Trecho do texto ->
Inseticida genético impede reprodução do mosquito da dengue

Inseticida genético impede reprodução do mosquito da dengue
Assim como qualquer outro produto transgênico que é desenvolvido, os mosquitos precisam passar por um processo de aprovação e regulação.
[Imagem: MCT]

Genética contra a dengue

Um grupo de cientistas, liderados por um brasileiro, desenvolveu uma técnica genética que pode frear a reprodução do mosquito Aedes aegypti, inseto que transmite o vírus da doença.

Entre a espécie, apenas as fêmeas picam e contaminam as pessoas. A técnica, que impede a fêmea de voar e se reproduzir, foi criada sob a coordenador do brasileiro Osvaldo Marinotti, atualmente trabalhando como pesquisador na Universidade da Califórnia, em Irvine, nos Estados Unidos.

Inseticida genético

Segundo Osvaldo, o "inseticida genético" atua sobre um gene que armazena a actina-4. Essa substância é crucial para que o músculo da asa do mosquito fêmea se desenvolva. "Os machos não têm o mesmo gene que as fêmeas, eles produzem outro tipo de actina para voar", explica.

(Registros de dados armazenados)
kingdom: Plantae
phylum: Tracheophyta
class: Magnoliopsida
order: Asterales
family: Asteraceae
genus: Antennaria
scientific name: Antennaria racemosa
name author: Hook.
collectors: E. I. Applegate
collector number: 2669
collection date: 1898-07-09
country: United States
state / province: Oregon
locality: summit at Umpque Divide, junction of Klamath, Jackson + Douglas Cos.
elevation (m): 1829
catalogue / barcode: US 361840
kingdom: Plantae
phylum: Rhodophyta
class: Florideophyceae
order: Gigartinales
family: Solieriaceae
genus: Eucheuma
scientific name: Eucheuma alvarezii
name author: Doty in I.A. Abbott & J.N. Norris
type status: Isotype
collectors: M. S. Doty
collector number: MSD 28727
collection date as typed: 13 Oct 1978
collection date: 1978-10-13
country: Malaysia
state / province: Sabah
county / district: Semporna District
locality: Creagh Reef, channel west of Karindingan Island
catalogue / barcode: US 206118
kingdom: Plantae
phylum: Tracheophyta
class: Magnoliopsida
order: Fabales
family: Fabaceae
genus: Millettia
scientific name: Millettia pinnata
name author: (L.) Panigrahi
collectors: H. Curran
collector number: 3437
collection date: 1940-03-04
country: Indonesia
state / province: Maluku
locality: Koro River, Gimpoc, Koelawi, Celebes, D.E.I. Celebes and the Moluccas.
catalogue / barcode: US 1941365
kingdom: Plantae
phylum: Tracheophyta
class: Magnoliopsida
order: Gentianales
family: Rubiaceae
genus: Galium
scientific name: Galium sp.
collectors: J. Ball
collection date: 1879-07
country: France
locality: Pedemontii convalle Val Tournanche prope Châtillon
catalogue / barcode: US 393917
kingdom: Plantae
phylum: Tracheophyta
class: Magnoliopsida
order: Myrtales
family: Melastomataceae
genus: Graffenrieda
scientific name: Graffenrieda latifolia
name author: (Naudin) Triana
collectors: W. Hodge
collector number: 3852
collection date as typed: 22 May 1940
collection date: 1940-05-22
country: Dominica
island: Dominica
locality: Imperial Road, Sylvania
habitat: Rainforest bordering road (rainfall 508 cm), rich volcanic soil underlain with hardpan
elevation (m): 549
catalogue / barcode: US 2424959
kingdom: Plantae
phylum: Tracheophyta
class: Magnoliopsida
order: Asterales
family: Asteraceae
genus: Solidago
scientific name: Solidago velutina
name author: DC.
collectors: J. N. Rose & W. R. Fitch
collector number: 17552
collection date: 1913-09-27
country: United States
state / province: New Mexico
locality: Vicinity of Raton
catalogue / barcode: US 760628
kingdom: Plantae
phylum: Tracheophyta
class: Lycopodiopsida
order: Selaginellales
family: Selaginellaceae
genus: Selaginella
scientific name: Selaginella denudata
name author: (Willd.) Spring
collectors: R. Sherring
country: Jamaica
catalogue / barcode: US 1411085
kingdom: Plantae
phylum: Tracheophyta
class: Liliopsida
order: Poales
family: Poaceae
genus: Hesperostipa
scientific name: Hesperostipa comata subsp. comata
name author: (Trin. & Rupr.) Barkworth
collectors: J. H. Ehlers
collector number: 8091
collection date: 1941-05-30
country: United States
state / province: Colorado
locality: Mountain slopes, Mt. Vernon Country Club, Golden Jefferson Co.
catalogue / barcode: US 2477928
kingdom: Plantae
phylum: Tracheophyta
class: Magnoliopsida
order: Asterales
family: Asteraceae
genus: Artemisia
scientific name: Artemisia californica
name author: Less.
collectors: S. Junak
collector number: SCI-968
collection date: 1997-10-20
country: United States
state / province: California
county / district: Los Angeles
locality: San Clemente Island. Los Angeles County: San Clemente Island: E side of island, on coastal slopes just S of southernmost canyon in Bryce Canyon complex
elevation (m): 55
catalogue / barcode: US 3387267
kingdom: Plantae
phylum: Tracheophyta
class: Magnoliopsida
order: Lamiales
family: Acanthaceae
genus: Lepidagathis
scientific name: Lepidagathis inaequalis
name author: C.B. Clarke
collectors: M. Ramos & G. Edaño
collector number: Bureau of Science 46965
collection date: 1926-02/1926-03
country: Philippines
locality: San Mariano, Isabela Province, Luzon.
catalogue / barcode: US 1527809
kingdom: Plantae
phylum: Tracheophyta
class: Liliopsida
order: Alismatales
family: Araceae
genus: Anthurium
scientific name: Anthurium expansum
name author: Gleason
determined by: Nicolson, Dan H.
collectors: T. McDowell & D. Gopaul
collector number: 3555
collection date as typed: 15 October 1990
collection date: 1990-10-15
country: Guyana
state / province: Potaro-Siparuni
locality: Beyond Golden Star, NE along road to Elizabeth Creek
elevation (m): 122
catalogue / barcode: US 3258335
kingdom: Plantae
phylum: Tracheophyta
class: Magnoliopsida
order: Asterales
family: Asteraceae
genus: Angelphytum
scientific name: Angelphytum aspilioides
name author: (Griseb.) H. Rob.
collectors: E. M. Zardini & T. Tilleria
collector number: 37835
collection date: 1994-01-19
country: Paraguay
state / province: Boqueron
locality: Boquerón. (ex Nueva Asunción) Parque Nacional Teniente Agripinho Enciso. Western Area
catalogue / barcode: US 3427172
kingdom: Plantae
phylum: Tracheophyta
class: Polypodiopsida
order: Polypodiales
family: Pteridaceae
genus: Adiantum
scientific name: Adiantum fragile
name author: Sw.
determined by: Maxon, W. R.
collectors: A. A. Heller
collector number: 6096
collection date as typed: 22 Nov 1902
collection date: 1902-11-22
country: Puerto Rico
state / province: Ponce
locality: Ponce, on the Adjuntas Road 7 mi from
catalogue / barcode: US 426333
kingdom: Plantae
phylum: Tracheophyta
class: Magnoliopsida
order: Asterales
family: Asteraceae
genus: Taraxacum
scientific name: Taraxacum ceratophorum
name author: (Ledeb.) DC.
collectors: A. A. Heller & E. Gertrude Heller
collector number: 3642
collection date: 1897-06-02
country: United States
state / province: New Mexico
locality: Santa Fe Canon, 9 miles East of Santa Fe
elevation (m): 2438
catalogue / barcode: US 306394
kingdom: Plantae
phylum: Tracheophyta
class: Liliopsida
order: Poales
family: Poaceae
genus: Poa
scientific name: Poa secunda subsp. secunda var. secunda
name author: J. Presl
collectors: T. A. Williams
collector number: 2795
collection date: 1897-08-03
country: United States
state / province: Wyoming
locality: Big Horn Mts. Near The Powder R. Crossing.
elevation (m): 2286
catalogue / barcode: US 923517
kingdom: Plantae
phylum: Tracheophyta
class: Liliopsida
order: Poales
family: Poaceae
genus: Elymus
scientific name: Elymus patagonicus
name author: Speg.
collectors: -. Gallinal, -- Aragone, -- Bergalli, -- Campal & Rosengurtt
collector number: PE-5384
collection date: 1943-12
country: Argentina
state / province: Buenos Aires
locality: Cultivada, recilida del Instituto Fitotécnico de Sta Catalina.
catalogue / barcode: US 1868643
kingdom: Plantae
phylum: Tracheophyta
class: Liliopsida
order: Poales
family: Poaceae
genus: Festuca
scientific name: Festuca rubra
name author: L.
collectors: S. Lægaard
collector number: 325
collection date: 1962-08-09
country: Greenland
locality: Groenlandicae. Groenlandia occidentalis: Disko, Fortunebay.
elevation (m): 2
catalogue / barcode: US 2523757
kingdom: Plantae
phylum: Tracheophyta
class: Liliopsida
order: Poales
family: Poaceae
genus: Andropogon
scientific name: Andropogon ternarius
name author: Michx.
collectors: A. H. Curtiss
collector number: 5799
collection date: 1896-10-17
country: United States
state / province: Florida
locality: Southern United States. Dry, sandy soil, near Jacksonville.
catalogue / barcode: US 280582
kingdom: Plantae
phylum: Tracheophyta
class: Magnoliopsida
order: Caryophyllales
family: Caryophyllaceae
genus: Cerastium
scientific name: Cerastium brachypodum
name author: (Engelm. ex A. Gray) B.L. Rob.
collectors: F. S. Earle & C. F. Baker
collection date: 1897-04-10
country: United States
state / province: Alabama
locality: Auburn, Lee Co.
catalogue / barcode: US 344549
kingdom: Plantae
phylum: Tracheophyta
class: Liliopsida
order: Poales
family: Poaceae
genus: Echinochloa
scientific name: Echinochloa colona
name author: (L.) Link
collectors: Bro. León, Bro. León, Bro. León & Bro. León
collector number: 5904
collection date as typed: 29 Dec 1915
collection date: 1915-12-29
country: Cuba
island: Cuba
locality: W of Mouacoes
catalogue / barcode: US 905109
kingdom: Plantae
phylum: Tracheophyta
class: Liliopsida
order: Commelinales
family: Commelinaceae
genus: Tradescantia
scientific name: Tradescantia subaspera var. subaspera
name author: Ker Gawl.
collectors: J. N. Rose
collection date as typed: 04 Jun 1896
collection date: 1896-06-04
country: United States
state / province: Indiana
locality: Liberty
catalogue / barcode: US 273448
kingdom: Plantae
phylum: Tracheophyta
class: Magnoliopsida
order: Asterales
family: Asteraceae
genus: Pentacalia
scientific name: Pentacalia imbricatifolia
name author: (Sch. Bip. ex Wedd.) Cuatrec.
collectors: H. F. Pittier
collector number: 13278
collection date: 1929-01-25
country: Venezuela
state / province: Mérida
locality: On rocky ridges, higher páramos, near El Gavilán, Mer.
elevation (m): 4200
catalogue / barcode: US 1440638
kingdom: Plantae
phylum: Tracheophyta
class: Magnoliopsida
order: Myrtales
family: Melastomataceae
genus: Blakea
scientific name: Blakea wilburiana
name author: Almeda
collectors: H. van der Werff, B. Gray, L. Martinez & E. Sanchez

Tarefas ->
1 > De acordo com o texto sobre o mosquito da dengue, em que universidade Osvaldo Marinotti trabalha atualmente?
2 > Transcreva do texto sobre o mosquito da dengue o trecho que vai de "Genética contra a" até "vírus da doença.", incluindo este último.
3 > Dê prosseguimento ao texto sobre o inseticida genético contra o mosquito da dengue a partir do ponto em que ele termina.
Esse material não faz parte do texto.

Respostas ->
1 > Na Universidade da Califórnia, em Irvine, nos Estados Unidos.

2 >
Genética contra a dengue

Um grupo de cientistas, liderados por um brasileiro, desenvolveu uma técnica genética que pode frear a reprodução do mosquito Aedes aegypti, inseto que transmite o vírus da doença.

3 >
Sabendo das especificidades do Aedes aegypti fêmea, os cientistas criaram um pedaço de DNA com duas funções. A primeira é clonar a região que controla o funcionamento do gene da actina-4. A segunda é produzir uma toxina capaz de interromper o desenvolvimento normal dos músculos das asas.

"Quando chegamos nessa fase esbarramos em um problema: as fêmeas que não voam não são capazes de se reproduzir. Isso porque a fertilização de ovos e o acasalamento estão diretamente ligados ao voo. Logo, o nosso mosquito transgênico iria morrer sem conseguir dar continuidade à linhagem", disse.

Mosquito transgênico

Os pesquisadores se debruçaram mais uma vez sobre as bancadas e o resultado é animador. Mosquitos machos com esse gene se reproduzem com fêmeas normais. O gene modificado é transmitido de pai para filhos. Os filhotes machos são perfeitos e as fêmeas herdam o "erro" genético que as impede de voar e, consequentemente, de se reproduzir.

Em laboratório, os testes dão certo. Agora a pesquisa entra em uma nova fase: simular a realidade na natureza. "Os machos transgênicos foram soltos em gaiolas grandes com fêmeas e machos normais para saber se o mosquito geneticamente modificado apresenta alguma dificuldade seja de voo ou de competição para acasalar. Os resultados preliminares também são positivos", disse o biólogo. "Esse teste vai prover a validação do mosquito transgênico para controlar a dengue na natureza."

Aprovação de produto transgênico

Os dados dos testes feitos em gaiolas pequenas e grandes estão sendo fornecidos a grupos de pesquisa que trabalham com modelagem matemática. O trabalho desses grupos é criar um modelo que possa dar previsões de como esse sistema vai ser útil no controle do Aedes aegypti e da transmissão da dengue.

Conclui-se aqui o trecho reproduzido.